Clive Weighill says carding practice will continue, but will be reviewed
Saskatoon police chief Clive Weighill asked to address protesters who rallied outside of a public meeting Wednesday evening, and after a show of hands in the crowd, he was handed the loudspeaker.
Roughly 40 protesters gathered outside of TCU Place, where a public consultation on policing was happening, to protest the controversial practice of “carding.”
“Anybody that’s listened to me talk before knows I certainly believe in social justice,” Weighill said. “I’ve talked many times about the systemic issues our aboriginal population is facing: of poverty, of poor housing, of racism, of disadvantage. Those are the issues we’ve got to work on.”
Weighill acknowledged the controversy about carding. He said the issue came up at a meeting Wednesday of the Saskatchewan Association of Chiefs of Police and the Saskatchewan Police Commission.

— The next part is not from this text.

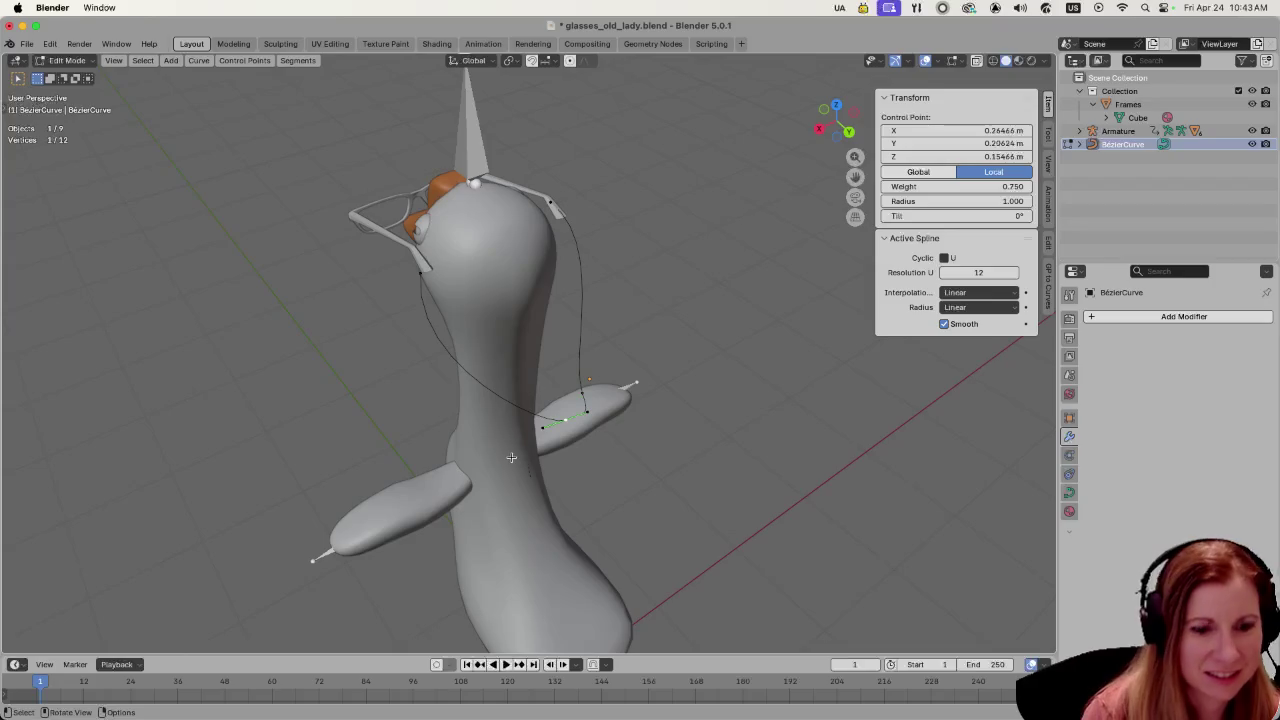
pyautogui.press('g')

“We’re looking at the policy on street checks and how they’re implemented,” the police chief said, adding that they will review how the carding issue is unfolding in Ontario. But he said carding should continue as a police practice.
Prior to Weighill speaking, filmmaker and activist Tasha Hubbard spoke to the crowd giving examples of people who say they were stopped by police without having done anything wrong.
“What is the message when indigenous people and other marginalized peoples are incessantly carded? The message is that indigenous people, people of colour, people who are poor, do not belong, that they are not welcome in certain spaces,” she said.
When asked about Clive Weighill speaking to the crowd, Hubbard said, “I think it’s good that the police chief is responding to it, I’m just not sure this was the right space.”
Saskatoon police have confirmed that nearly 4,500 people were stopped and asked for identification in the city last year, an average that is higher than other Canadian cities such as Toronto, Ottawa and Montreal.